- _TASK DIRECTIONS_
Apart from the images, reproduce every record word for word.

Start of DATA SHOWN

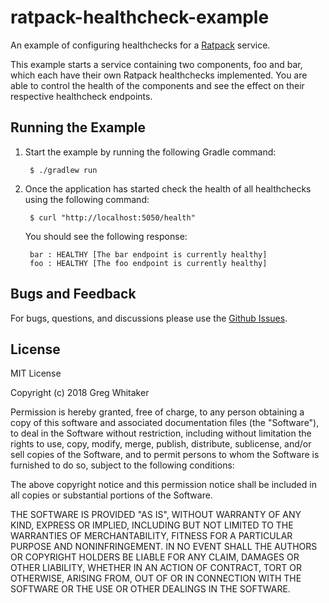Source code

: # ratpack-healthcheck-example
An example of configuring healthchecks for a [Ratpack](https://www.ratpack.io) service.

This example starts a service containing two components, foo and bar, which each have their own Ratpack healthchecks implemented. You are able to
control the health of the components and see the effect on their respective healthcheck endpoints.

## Running the Example
1. Start the example by running the following Gradle command:

        $ ./gradlew run 

2. Once the application has started check the health of all healthchecks using the following command:

        $ curl "http://localhost:5050/health"
        
    You should see the following response:
    
        bar : HEALTHY [The bar endpoint is currently healthy]
        foo : HEALTHY [The foo endpoint is currently healthy]
    
## Bugs and Feedback
For bugs, questions, and discussions please use the [Github Issues](https://github.com/gregwhitaker/ratpack-healthcheck-example/issues).

## License
MIT License

Copyright (c) 2018 Greg Whitaker

Permission is hereby granted, free of charge, to any person obtaining a copy
of this software and associated documentation files (the "Software"), to deal
in the Software without restriction, including without limitation the rights
to use, copy, modify, merge, publish, distribute, sublicense, and/or sell
copies of the Software, and to permit persons to whom the Software is
furnished to do so, subject to the following conditions:

The above copyright notice and this permission notice shall be included in all
copies or substantial portions of the Software.

THE SOFTWARE IS PROVIDED "AS IS", WITHOUT WARRANTY OF ANY KIND, EXPRESS OR
IMPLIED, INCLUDING BUT NOT LIMITED TO THE WARRANTIES OF MERCHANTABILITY,
FITNESS FOR A PARTICULAR PURPOSE AND NONINFRINGEMENT. IN NO EVENT SHALL THE
AUTHORS OR COPYRIGHT HOLDERS BE LIABLE FOR ANY CLAIM, DAMAGES OR OTHER
LIABILITY, WHETHER IN AN ACTION OF CONTRACT, TORT OR OTHERWISE, ARISING FROM,
OUT OF OR IN CONNECTION WITH THE SOFTWARE OR THE USE OR OTHER DEALINGS IN THE
SOFTWARE.
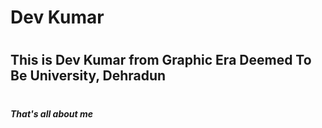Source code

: # <h1>Dev Kumar</h1>
# <h2>This is Dev Kumar from Graphic Era Deemed To Be University, Dehradun</h2>
# <h5>That's all about me</h5>
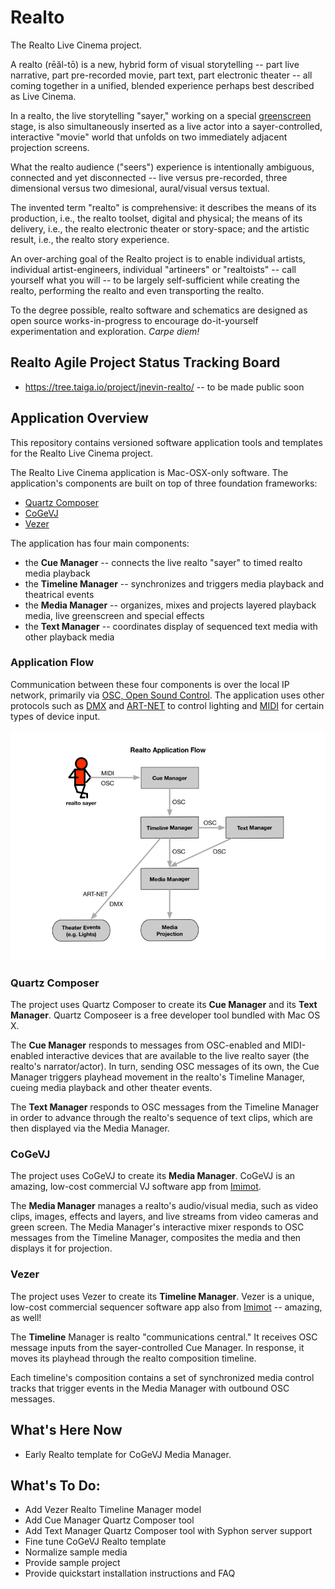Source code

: # Realto
The Realto Live Cinema project.

A realto (re&#772;a&#774;l-to&#772;) is a new, hybrid form of visual storytelling -- part live narrative, part pre-recorded movie, part text, part electronic theater -- all coming together in a unified, blended experience perhaps best described as Live Cinema.

In a realto, the live storytelling "sayer," working on a special [greenscreen](https://en.wikipedia.org/wiki/Chroma_key) stage, is also simultaneously inserted as a live actor into a sayer-controlled, interactive "movie" world that unfolds on two immediately adjacent projection screens.

What the realto audience ("seers") experience is intentionally ambiguous, connected and yet disconnected -- live versus pre-recorded, three dimensional versus two dimesional, aural/visual versus textual.

The invented term "realto" is comprehensive: it describes the means of its production, i.e., the realto toolset, digital and physical; the means of its delivery, i.e., the realto electronic theater or story-space; and the artistic result, i.e., the realto story experience.

An over-arching goal of the Realto project is to enable individual artists, individual artist-engineers, individual "artineers" or "realtoists" -- call yourself what you will -- to be largely self-sufficient while creating the realto, performing the realto and even transporting the realto. 

To the degree possible, realto software and schematics are designed as open source works-in-progress to encourage do-it-yourself experimentation and exploration. *Carpe diem!*

## Realto Agile Project Status Tracking Board
- https://tree.taiga.io/project/jnevin-realto/ -- to be made public soon

## Application Overview
This repository contains versioned software application tools and templates for the Realto Live Cinema project.

The Realto Live Cinema application is Mac-OSX-only software. The application's components are built on top of three foundation frameworks: 
- [Quartz Composer](https://developer.apple.com/library/mac/documentation/GraphicsImaging/Conceptual/QuartzComposerUserGuide/qc_intro/qc_intro.html)
- [CoGeVJ](http://imimot.com/cogevj/)
- [Vezer](http://imimot.com/vezer/)

The application has four main components: 
- the **Cue Manager** -- connects the live realto "sayer" to timed realto media playback
- the **Timeline Manager** -- synchronizes and triggers media playback and theatrical events  
- the **Media Manager** -- organizes, mixes and projects layered playback media, live greenscreen and special effects
- the **Text Manager** -- coordinates display of sequenced text media with other playback media 

### Application Flow
Communication between these four components is over the local IP network, primarily via [OSC, Open Sound Control](https://en.wikipedia.org/wiki/Open_Sound_Control). The application uses other protocols such as [DMX](https://en.wikipedia.org/wiki/DMX512) and [ART-NET](https://en.wikipedia.org/wiki/Art-Net) to control lighting and [MIDI](https://en.wikipedia.org/wiki/MIDI) for certain types of device input.

![alt text](https://github.com/jnevin/Realto/blob/develop/Diagrams/Realto-Application-Flow.png)

### Quartz Composer
The project uses Quartz Composer to create its **Cue Manager** and its **Text Manager**. Quartz Composeer is a free developer tool bundled with Mac OS X.

The **Cue Manager** responds to messages from OSC-enabled and MIDI-enabled interactive devices that are available to the live realto sayer (the realto's narrator/actor). In turn, sending OSC messages of its own, the Cue Manager triggers playhead movement in the realto's Timeline Manager, cueing media playback and other theater events.

The **Text Manager** responds to OSC messages from the Timeline Manager in order to advance through the realto's sequence of text clips, which are then displayed via the Media Manager. 

### CoGeVJ
The project uses CoGeVJ to create its **Media Manager**. CoGeVJ is an amazing, low-cost commercial VJ software app from [Imimot](http://imimot.com/).

The **Media Manager** manages a realto's audio/visual media, such as video clips, images, effects and layers, and live streams from video cameras and green screen. The Media Manager's interactive mixer responds to OSC messages from the Timeline Manager, composites the media and then displays it for projection.

### Vezer
The project uses Vezer to create its **Timeline Manager**. Vezer is a unique, low-cost commercial sequencer software app also from [Imimot](http://imimot.com/) -- amazing, as well!

The **Timeline** Manager is realto "communications central." It receives OSC message inputs from the sayer-controlled Cue Manager. In response, it moves its playhead through the realto composition timeline. 

Each timeline's composition contains a set of synchronized media control tracks that trigger events in the Media Manager with outbound OSC messages. 

## What's Here Now
- Early Realto template for CoGeVJ Media Manager.

## What's To Do:
- Add Vezer Realto Timeline Manager model
- Add Cue Manager Quartz Composer tool
- Add Text Manager Quartz Composer tool with Syphon server support
- Fine tune CoGeVJ Realto template
- Normalize sample media
- Provide sample project
- Provide quickstart installation instructions and FAQ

End of DATA SHOWN

- _ANSWER FOR THE TASK_
Source code

: # ratpack-healthcheck-example
An example of configuring healthchecks for a [Ratpack](https://www.ratpack.io) service.

This example starts a service containing two components, foo and bar, which each have their own Ratpack healthchecks implemented. You are able to
control the health of the components and see the effect on their respective healthcheck endpoints.

## Running the Example
1. Start the example by running the following Gradle command:

        $ ./gradlew run 

2. Once the application has started check the health of all healthchecks using the following command:

        $ curl "http://localhost:5050/health"
        
    You should see the following response:
    
        bar : HEALTHY [The bar endpoint is currently healthy]
        foo : HEALTHY [The foo endpoint is currently healthy]
    
## Bugs and Feedback
For bugs, questions, and discussions please use the [Github Issues](https://github.com/gregwhitaker/ratpack-healthcheck-example/issues).

## License
MIT License

Copyright (c) 2018 Greg Whitaker

Permission is hereby granted, free of charge, to any person obtaining a copy
of this software and associated documentation files (the "Software"), to deal
in the Software without restriction, including without limitation the rights
to use, copy, modify, merge, publish, distribute, sublicense, and/or sell
copies of the Software, and to permit persons to whom the Software is
furnished to do so, subject to the following conditions:

The above copyright notice and this permission notice shall be included in all
copies or substantial portions of the Software.

THE SOFTWARE IS PROVIDED "AS IS", WITHOUT WARRANTY OF ANY KIND, EXPRESS OR
IMPLIED, INCLUDING BUT NOT LIMITED TO THE WARRANTIES OF MERCHANTABILITY,
FITNESS FOR A PARTICULAR PURPOSE AND NONINFRINGEMENT. IN NO EVENT SHALL THE
AUTHORS OR COPYRIGHT HOLDERS BE LIABLE FOR ANY CLAIM, DAMAGES OR OTHER
LIABILITY, WHETHER IN AN ACTION OF CONTRACT, TORT OR OTHERWISE, ARISING FROM,
OUT OF OR IN CONNECTION WITH THE SOFTWARE OR THE USE OR OTHER DEALINGS IN THE
SOFTWARE.
Source code

: # <h1>Dev Kumar</h1>
# <h2>This is Dev Kumar from Graphic Era Deemed To Be University, Dehradun</h2>
# <h5>That's all about me</h5>
Source code

: # Realto
The Realto Live Cinema project.

A realto (re&#772;a&#774;l-to&#772;) is a new, hybrid form of visual storytelling -- part live narrative, part pre-recorded movie, part text, part electronic theater -- all coming together in a unified, blended experience perhaps best described as Live Cinema.

In a realto, the live storytelling "sayer," working on a special [greenscreen](https://en.wikipedia.org/wiki/Chroma_key) stage, is also simultaneously inserted as a live actor into a sayer-controlled, interactive "movie" world that unfolds on two immediately adjacent projection screens.

What the realto audience ("seers") experience is intentionally ambiguous, connected and yet disconnected -- live versus pre-recorded, three dimensional versus two dimesional, aural/visual versus textual.

The invented term "realto" is comprehensive: it describes the means of its production, i.e., the realto toolset, digital and physical; the means of its delivery, i.e., the realto electronic theater or story-space; and the artistic result, i.e., the realto story experience.

An over-arching goal of the Realto project is to enable individual artists, individual artist-engineers, individual "artineers" or "realtoists" -- call yourself what you will -- to be largely self-sufficient while creating the realto, performing the realto and even transporting the realto. 

To the degree possible, realto software and schematics are designed as open source works-in-progress to encourage do-it-yourself experimentation and exploration. *Carpe diem!*

## Realto Agile Project Status Tracking Board
- https://tree.taiga.io/project/jnevin-realto/ -- to be made public soon

## Application Overview
This repository contains versioned software application tools and templates for the Realto Live Cinema project.

The Realto Live Cinema application is Mac-OSX-only software. The application's components are built on top of three foundation frameworks: 
- [Quartz Composer](https://developer.apple.com/library/mac/documentation/GraphicsImaging/Conceptual/QuartzComposerUserGuide/qc_intro/qc_intro.html)
- [CoGeVJ](http://imimot.com/cogevj/)
- [Vezer](http://imimot.com/vezer/)

The application has four main components: 
- the **Cue Manager** -- connects the live realto "sayer" to timed realto media playback
- the **Timeline Manager** -- synchronizes and triggers media playback and theatrical events  
- the **Media Manager** -- organizes, mixes and projects layered playback media, live greenscreen and special effects
- the **Text Manager** -- coordinates display of sequenced text media with other playback media 

### Application Flow
Communication between these four components is over the local IP network, primarily via [OSC, Open Sound Control](https://en.wikipedia.org/wiki/Open_Sound_Control). The application uses other protocols such as [DMX](https://en.wikipedia.org/wiki/DMX512) and [ART-NET](https://en.wikipedia.org/wiki/Art-Net) to control lighting and [MIDI](https://en.wikipedia.org/wiki/MIDI) for certain types of device input.

![alt text](https://github.com/jnevin/Realto/blob/develop/Diagrams/Realto-Application-Flow.png)

### Quartz Composer
The project uses Quartz Composer to create its **Cue Manager** and its **Text Manager**. Quartz Composeer is a free developer tool bundled with Mac OS X.

The **Cue Manager** responds to messages from OSC-enabled and MIDI-enabled interactive devices that are available to the live realto sayer (the realto's narrator/actor). In turn, sending OSC messages of its own, the Cue Manager triggers playhead movement in the realto's Timeline Manager, cueing media playback and other theater events.

The **Text Manager** responds to OSC messages from the Timeline Manager in order to advance through the realto's sequence of text clips, which are then displayed via the Media Manager. 

### CoGeVJ
The project uses CoGeVJ to create its **Media Manager**. CoGeVJ is an amazing, low-cost commercial VJ software app from [Imimot](http://imimot.com/).

The **Media Manager** manages a realto's audio/visual media, such as video clips, images, effects and layers, and live streams from video cameras and green screen. The Media Manager's interactive mixer responds to OSC messages from the Timeline Manager, composites the media and then displays it for projection.

### Vezer
The project uses Vezer to create its **Timeline Manager**. Vezer is a unique, low-cost commercial sequencer software app also from [Imimot](http://imimot.com/) -- amazing, as well!

The **Timeline** Manager is realto "communications central." It receives OSC message inputs from the sayer-controlled Cue Manager. In response, it moves its playhead through the realto composition timeline. 

Each timeline's composition contains a set of synchronized media control tracks that trigger events in the Media Manager with outbound OSC messages. 

## What's Here Now
- Early Realto template for CoGeVJ Media Manager.

## What's To Do:
- Add Vezer Realto Timeline Manager model
- Add Cue Manager Quartz Composer tool
- Add Text Manager Quartz Composer tool with Syphon server support
- Fine tune CoGeVJ Realto template
- Normalize sample media
- Provide sample project
- Provide quickstart installation instructions and FAQ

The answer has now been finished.